A village woman shows a leaflet with a picture of Bishop Guo Jincai, which was distributed by worshipers after the bishop ordination ceremony in November
A village woman shows a leaflet with a picture of Bishop Guo Jincai, which was distributed by worshipers after the bishop ordination ceremony in November
Image: AP Photo/Andy Wong

CHINA’S STATE-CONTROLLED Catholic church is considering ordaining seven more bishops, in spite of a deepening rift with the Vatican over recent elevations lacking papal approval, according to a senior official.

China last week named a third bishop in eight months without the approval of the Holy See, which has escalated tensions. The Vatican insists the pope has sole right to appoint bishops, but Beijing’s Communist leaders see that position as foreign interference.

China’s bishops’ council is considering seven candidates who were chosen through local bishops’ elections, said Liu Bainian, honorary president of the Chinese Catholic Patriotic Association, which runs China’s Catholic churches.

The candidates have been submitted to the Council of Chinese Bishops, Liu said. “Upon inspection and approval, when the conditions are ripe, the ordinations will take place.”

The China Daily newspaper said local churches in seven dioceses were getting ready to ordain bishops, citing the vice chairman of the Chinese Catholic Patriotic Association, Rev. Joseph Guo Jincai. But Liu said the bishop candidates were not yet approved and that it would take at least three months from gaining approval for an ordination to take place.

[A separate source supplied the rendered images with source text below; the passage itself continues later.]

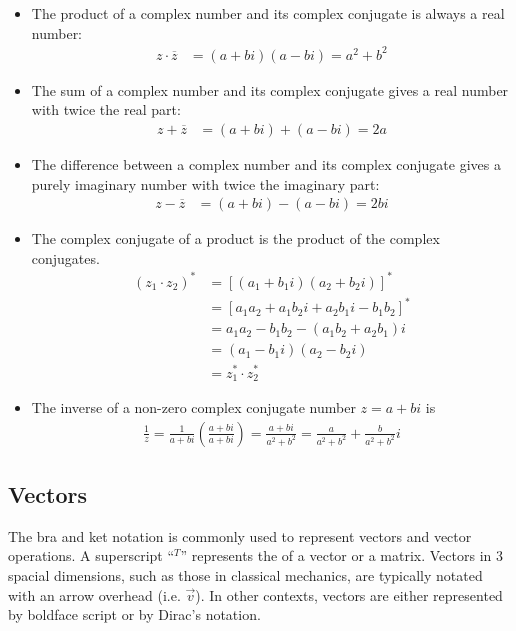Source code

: \begin{itemize}
	\item The product of a complex number and its complex conjugate is always a real number:
	\begin{align}
		z \cdot \overline{z} &= (a+bi)(a-bi) = a^2 + b^2
	\end{align}
	
	\item The sum of a complex number and its complex conjugate gives a real number with twice the real part:
	\begin{align}
		z + \overline{z} &= (a+bi) + (a-bi) = 2a
	\end{align}
	
	\item The difference between a complex number and its complex conjugate gives a purely imaginary number with twice the imaginary part:
	\begin{align}
		z - \overline{z} &= (a+bi) - (a-bi) = 2bi
	\end{align}

	\item The complex conjugate of a product is the product of the complex conjugates.
	\begin{align}
		(z_1 \cdot z_2)^* &= [(a_1+b_1i)(a_2+b_2i)]^* \\ &= [a_1a_2+a_1b_2i+a_2b_1i-b_1b_2]^* \\ &= a_1a_2-b_1b_2 - (a_1b_2+a_2b_1)i \\ &= (a_1-b_1i)(a_2-b_2i) \\
		&= z_1^* \cdot z_2^*
	\end{align}

	\item The inverse of a non-zero complex conjugate number $z=a+bi$ is
	\begin{align}
		\frac{1}{z} = \frac{1}{a+bi}\left(\frac{a+bi}{a+bi}\right) = \frac{a+bi}{a^2+b^2} = \frac{a}{a^2+b^2} + \frac{b}{a^2+b^2}i
	\end{align}
\end{itemize}

\subsection{Vectors}

The bra and ket notation is commonly used to represent vectors and vector operations. A superscript ``$^T$'' represents the  of a vector or a matrix. Vectors in 3 spacial dimensions, such as those in classical mechanics, are typically notated with an arrow overhead (i.e. $\vec{v}$). In other contexts, vectors are either represented by boldface script or by Dirac's  notation. 

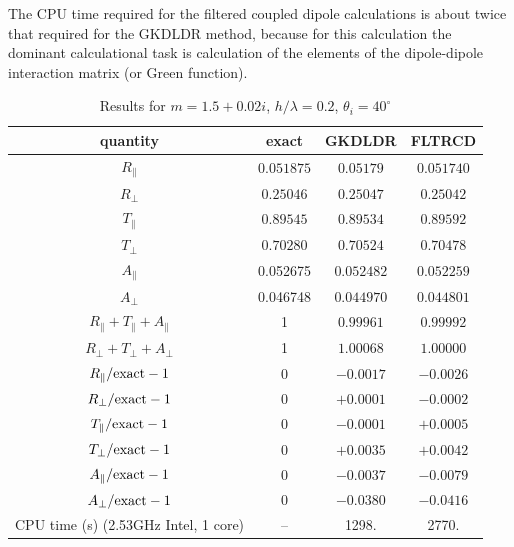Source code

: The CPU time required for the filtered coupled dipole calculations is
about twice that required for the GKDLDR method, because for this
calculation the dominant calculational task is calculation of the
elements of the dipole-dipole interaction matrix (or Green function).

\begin{table}[h]
\begin{center}
\caption{\label{tab:GKDLDR_vs_FLTRCD}Results for $m=1.5+0.02i$, $h/\lambda=0.2$, $\theta_i=40^\circ$}
{\footnotesize
\begin{tabular}{c c c c}
\hline
quantity                    & exact    & GKDLDR   & FLTRCD   \tabularnewline
\hline
$R_\parallel$               & $0.051875$ & $0.05179$ & $0.051740$\tabularnewline
$R_\perp$                   & $0.25046$  & $0.25047$ & $0.25042$ \tabularnewline
$T_\parallel$               & $0.89545$  & $0.89534$ & $0.89592$ \tabularnewline
$T_\perp$                   & $0.70280$  & $0.70524$ & $0.70478$ \tabularnewline
$A_\parallel$               & 0.052675 & $0.052482$ & $0.052259$ \tabularnewline
$A_\perp$                   & 0.046748 & $0.044970$ & $0.044801$ \tabularnewline
$R_\parallel+T_\parallel+A_\parallel$
                            & 1        & $0.99961$  & $0.99992$ \tabularnewline
$R_\perp+T_\perp+A_\perp$   & 1        & $1.00068$  & $1.00000$ \tabularnewline
\hline
$R_\parallel/{\rm exact}-1$ & 0         & $-0.0017$ & $-0.0026$ \tabularnewline
$R_\perp/{\rm exact}-1$     & 0        & $+0.0001$ & $-0.0002$ \tabularnewline
$T_\parallel/{\rm exact}-1$ & 0        & $-0.0001$ & $+0.0005$ \tabularnewline
$T_\perp/{\rm exact}-1$     & 0        & $+0.0035$ & $+0.0042$ \tabularnewline
$A_\parallel/{\rm exact}-1$ & 0        & $-0.0037$ & $-0.0079$ \tabularnewline
$A_\perp/{\rm exact}-1$     & 0        & $-0.0380$ & $-0.0416$ \tabularnewline
\hline
CPU time (s) (2.53GHz Intel, 1 core)           & --       & 1298.     & 2770. \tabularnewline
\hline
\end{tabular}
}
\end{center}
\end{table}

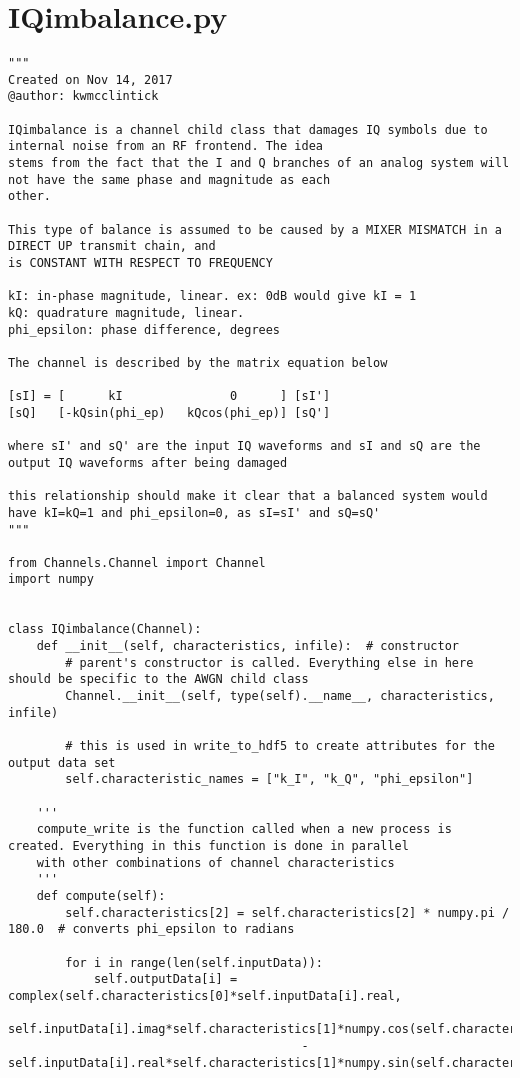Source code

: \section{IQimbalance.py}
\begin{lstlisting}[breaklines]
"""
Created on Nov 14, 2017
@author: kwmcclintick

IQimbalance is a channel child class that damages IQ symbols due to internal noise from an RF frontend. The idea
stems from the fact that the I and Q branches of an analog system will not have the same phase and magnitude as each
other.

This type of balance is assumed to be caused by a MIXER MISMATCH in a DIRECT UP transmit chain, and
is CONSTANT WITH RESPECT TO FREQUENCY

kI: in-phase magnitude, linear. ex: 0dB would give kI = 1
kQ: quadrature magnitude, linear.
phi_epsilon: phase difference, degrees

The channel is described by the matrix equation below

[sI] = [      kI               0      ] [sI']
[sQ]   [-kQsin(phi_ep)   kQcos(phi_ep)] [sQ']

where sI' and sQ' are the input IQ waveforms and sI and sQ are the output IQ waveforms after being damaged

this relationship should make it clear that a balanced system would have kI=kQ=1 and phi_epsilon=0, as sI=sI' and sQ=sQ'
"""

from Channels.Channel import Channel
import numpy


class IQimbalance(Channel):
    def __init__(self, characteristics, infile):  # constructor
        # parent's constructor is called. Everything else in here should be specific to the AWGN child class
        Channel.__init__(self, type(self).__name__, characteristics, infile)

        # this is used in write_to_hdf5 to create attributes for the output data set
        self.characteristic_names = ["k_I", "k_Q", "phi_epsilon"]

    '''
    compute_write is the function called when a new process is created. Everything in this function is done in parallel
    with other combinations of channel characteristics
    '''
    def compute(self):
        self.characteristics[2] = self.characteristics[2] * numpy.pi / 180.0  # converts phi_epsilon to radians

        for i in range(len(self.inputData)):
            self.outputData[i] = complex(self.characteristics[0]*self.inputData[i].real,
                                         self.inputData[i].imag*self.characteristics[1]*numpy.cos(self.characteristics[2])
                                         - self.inputData[i].real*self.characteristics[1]*numpy.sin(self.characteristics[2]))
\end{lstlisting}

Asked if the elected bishop candidates were approved by the Holy See, Liu said:

There’s no official channel for communications, but we cannot delay the election of our bishops because it is important to spread the Gospel. We hope that the Vatican will respect the outcome of our elections.

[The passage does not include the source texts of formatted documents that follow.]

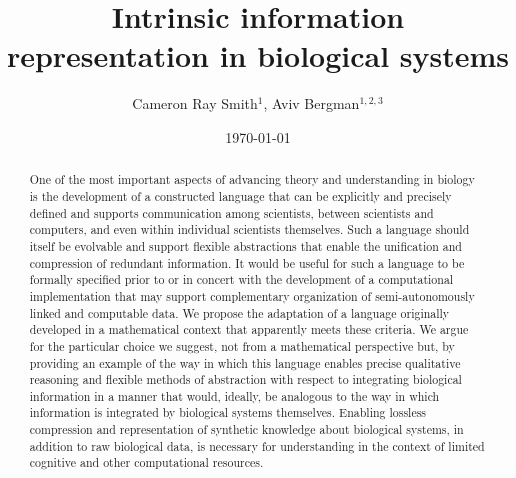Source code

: \documentclass[aps,twocolumn]{revtex4}
\begin{document}
 

\title{\bf Intrinsic information representation in biological systems}

\author{Cameron Ray Smith$^{1}$, Aviv Bergman$^{1,2,3}$}


\date{\today}
\begin{abstract}
One of the most important aspects of advancing theory and understanding in biology is the development of a constructed language that can be explicitly and precisely defined and supports communication among scientists, between scientists and computers, and even within individual scientists themselves. Such a language should itself be evolvable and support flexible abstractions that enable the unification and compression of redundant information. It would be useful for such a language to be formally specified prior to or in concert with the development of a computational implementation that may support complementary organization of semi-autonomously linked and computable data. We propose the adaptation of a language originally developed in a mathematical context that apparently meets these criteria. We argue for the particular choice we suggest, not from a mathematical perspective but, by providing an example of the way in which this language enables precise qualitative reasoning and flexible methods of abstraction with respect to integrating biological information in a manner that would, ideally, be analogous to the way in which information is integrated by biological systems themselves. Enabling lossless compression and representation of synthetic knowledge about biological systems, in addition to raw biological data, is necessary for understanding in the context of limited cognitive and other computational resources.
\end{abstract}

\maketitle

\tableofcontents
\end{document}
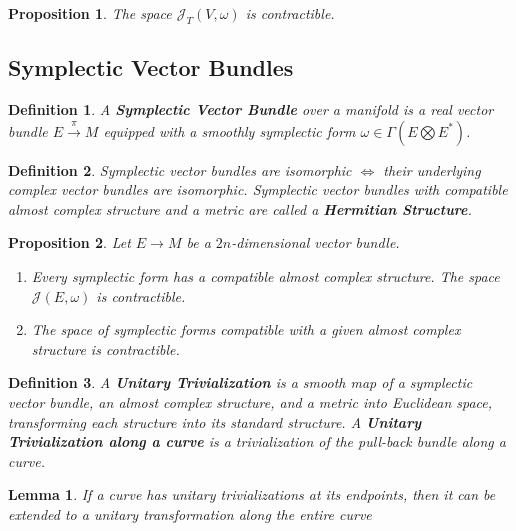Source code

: \documentclass{article}
\newtheorem{defn}{Definition}
\newtheorem{prop}{Proposition}
\newtheorem{lem}{Lemma}
\begin{document}
\begin{prop}

The space $\mathcal{J}_T(V,\omega)$ is contractible.

\end{prop}

\subsection{Symplectic Vector Bundles}

\begin{defn}

A \textbf{Symplectic Vector Bundle} over a manifold is a real vector bundle $E \overset{\pi}{\to} M$ equipped with a smoothly symplectic form $\omega \in \Gamma(E \bigotimes E^*)$. 

\end{defn}

\begin{defn}

Symplectic vector bundles are isomorphic $\iff$ their underlying complex vector bundles are isomorphic. Symplectic vector bundles with compatible almost complex structure and a metric are called a \textbf{Hermitian Structure}.

\end{defn}

\begin{prop}

Let $E \to M$ be a $2n$-dimensional vector bundle.
\begin{enumerate}
    \item Every symplectic form has a compatible almost complex structure. The space $\mathcal{J}(E,\omega)$ is contractible.
    \item The space of symplectic forms compatible with a given almost complex structure is contractible.
\end{enumerate}

\end{prop}

\begin{defn}

A \textbf{Unitary Trivialization} is a smooth map of a symplectic vector bundle, an almost complex structure, and a metric into Euclidean space, transforming each structure into its standard structure. A \textbf{Unitary Trivialization along a curve} is a trivialization of the pull-back bundle along a curve.
\end{defn}

\begin{lem}

If a curve has unitary trivializations at its endpoints, then it can be extended to a unitary transformation along the entire curve

\end{lem}
\end{document}
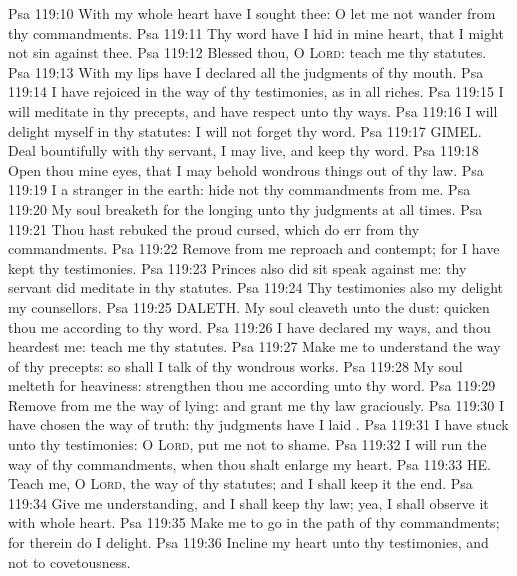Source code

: \vs Psa 119:10 With my whole heart have I sought thee: O let me not wander from thy commandments.
\vs Psa 119:11 Thy word have I hid in mine heart, that I might not sin against thee.
\vs Psa 119:12 Blessed  thou, O \textsc{Lord}: teach me thy statutes.
\vs Psa 119:13 With my lips have I declared all the judgments of thy mouth.
\vs Psa 119:14 I have rejoiced in the way of thy testimonies, as  in all riches.
\vs Psa 119:15 I will meditate in thy precepts, and have respect unto thy ways.
\vs Psa 119:16 I will delight myself in thy statutes: I will not forget thy word.
\vs Psa 119:17 GIMEL. Deal bountifully with thy servant,  I may live, and keep thy word.
\vs Psa 119:18 Open thou mine eyes, that I may behold wondrous things out of thy law.
\vs Psa 119:19 I  a stranger in the earth: hide not thy commandments from me.
\vs Psa 119:20 My soul breaketh for the longing  unto thy judgments at all times.
\vs Psa 119:21 Thou hast rebuked the proud  cursed, which do err from thy commandments.
\vs Psa 119:22 Remove from me reproach and contempt; for I have kept thy testimonies.
\vs Psa 119:23 Princes also did sit  speak against me:  thy servant did meditate in thy statutes.
\vs Psa 119:24 Thy testimonies also  my delight  my counsellors.
\vs Psa 119:25 DALETH. My soul cleaveth unto the dust: quicken thou me according to thy word.
\vs Psa 119:26 I have declared my ways, and thou heardest me: teach me thy statutes.
\vs Psa 119:27 Make me to understand the way of thy precepts: so shall I talk of thy wondrous works.
\vs Psa 119:28 My soul melteth for heaviness: strengthen thou me according unto thy word.
\vs Psa 119:29 Remove from me the way of lying: and grant me thy law graciously.
\vs Psa 119:30 I have chosen the way of truth: thy judgments have I laid .
\vs Psa 119:31 I have stuck unto thy testimonies: O \textsc{Lord}, put me not to shame.
\vs Psa 119:32 I will run the way of thy commandments, when thou shalt enlarge my heart.
\vs Psa 119:33 HE. Teach me, O \textsc{Lord}, the way of thy statutes; and I shall keep it  the end.
\vs Psa 119:34 Give me understanding, and I shall keep thy law; yea, I shall observe it with  whole heart.
\vs Psa 119:35 Make me to go in the path of thy commandments; for therein do I delight.
\vs Psa 119:36 Incline my heart unto thy testimonies, and not to covetousness.
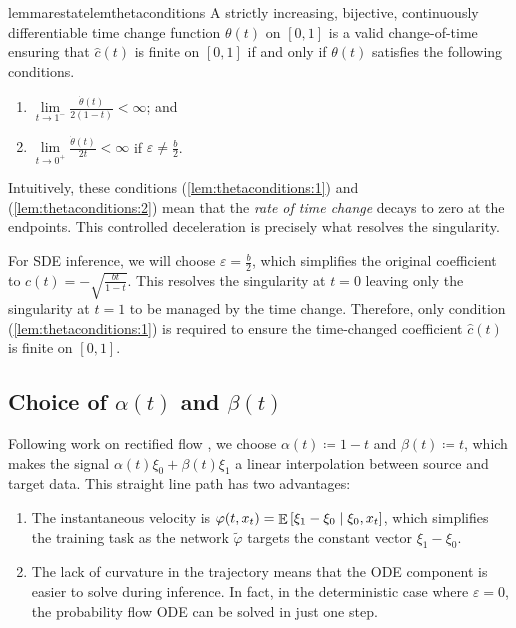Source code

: \begin{theorembox}
  \begin{restatable}{lemma}{restatelemthetaconditions}\label{lem:thetaconditions}
    A strictly increasing, bijective, continuously differentiable time change function \(\theta(t)\) on \([0, 1]\) is a valid change-of-time ensuring that \(\hat{c}(t)\) is finite on \([0, 1]\) if and only if \(\theta(t)\) satisfies the following conditions.
    \begin{enumerate}
      \item\label{lem:thetaconditions:1} \(\lim\limits_{t \to 1^{-}} \frac{\dot{\theta}(t)}{2(1-t)} < \infty \); and
      \item\label{lem:thetaconditions:2} \(\lim\limits_{t \to 0^{+}} \frac{\dot{\theta}(t)}{2t} < \infty \) if \(\varepsilon \neq \frac{b}{2}\).
    \end{enumerate}
  \end{restatable}
\end{theorembox}
\begin{remarkbox}
  \begin{remark}
    Intuitively, these conditions (\ref{lem:thetaconditions:1}) and (\ref{lem:thetaconditions:2}) mean that the \textit{rate of time change} decays to zero at the endpoints. This controlled deceleration is precisely what resolves the singularity.
  \end{remark}
\end{remarkbox}
For SDE inference, we will choose \(\varepsilon = \frac{b}{2}\), which simplifies the original coefficient to \(c(t) = -\sqrt{\frac{bt}{1-t}}\). This resolves the singularity at \(t=0\) leaving only the singularity at  \(t=1\) to be  managed by the time change. Therefore, only condition (\ref{lem:thetaconditions:1}) is required to ensure the time-changed coefficient \(\hat{c}(t)\) is finite on \([0, 1]\).

\subsection{Choice of \(\alpha(t)\) and \(\beta(t)\)}
Following work on rectified flow \citep{liu2022flow}, we choose \(\alpha(t)  \coloneqq 1-t\) and \(\beta(t) \coloneqq t\), which makes the signal \(\alpha(t) \xi_{0} + \beta(t) \xi_{1}\) a linear interpolation between source and target data. This straight line path has two advantages:
\begin{enumerate}
  \item The instantaneous velocity is \(\varphi(t, x_{t}) = \mathop{\mathbb{E}}\qty[\xi_{1} - \xi_{0} \mid \xi_{0}, x_{t}]\), which simplifies the training task as the network \(\widetilde{\varphi}\) targets the constant vector \(\xi_{1} - \xi_{0}\).
  \item The lack of curvature in the trajectory means that the ODE component is easier to solve during inference. In fact, in the deterministic case where \(\varepsilon = 0\), the probability flow ODE can be solved in just one step.
\end{enumerate}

Beijing severed ties with the Holy See in 1951 after the Communist Party took power and set up its own church outside the pope’s authority.

Faithful on the mainland are allowed to worship only with the state-sanctioned church, which recognizes the pope as a spiritual leader but rejects his authority to appoint priests and bishops. A thriving underground following remains loyal to the Vatican.

Pope Benedict XVI has prioritized improving relations with Beijing and reconciling the two churches. A compromise under which both Beijing and Rome agreed on bishop candidates was reached but seems to have falled apart in recent months.

Vatican fury

The Vatican was furious over the ordinations of the Rev. Guo Jincai in Chengde city in November, the Rev. Paul Lei Shiyin in Sichuan province a few weeks ago, and the Rev. Joseph Huang Bingzhang in Shantou last week. It does not recognize them as bishops.

A Belgian priest and expert on China-Vatican issues said both sides have contributed to the deterioration of ties and urged them to reopen dialogue on the issue of appointing bishops.

Rev. Jeroom Heyndrickx, director of Verbiest Institute at the Catholic University of Leuven in Belgium said:

What is happening now is very bad for both sides, for China as well as for the Holy See. Mainly, China shows that religious freedom in China is still a big problem. The way they pick up the bishops and force them to do these ordinations, makes China, in my view, lose face in the face of the whole world.

“On the other hand… for the church, if it wants to obtain a better situation for the church in China it would never gain this through confrontation and by breaking up the dialogue,” Heyndrickx said.

In June, the Patriotic Association said it had to urgently fill more than 40 empty bishops’ seats because the vacancies were hurting the handling of church affairs.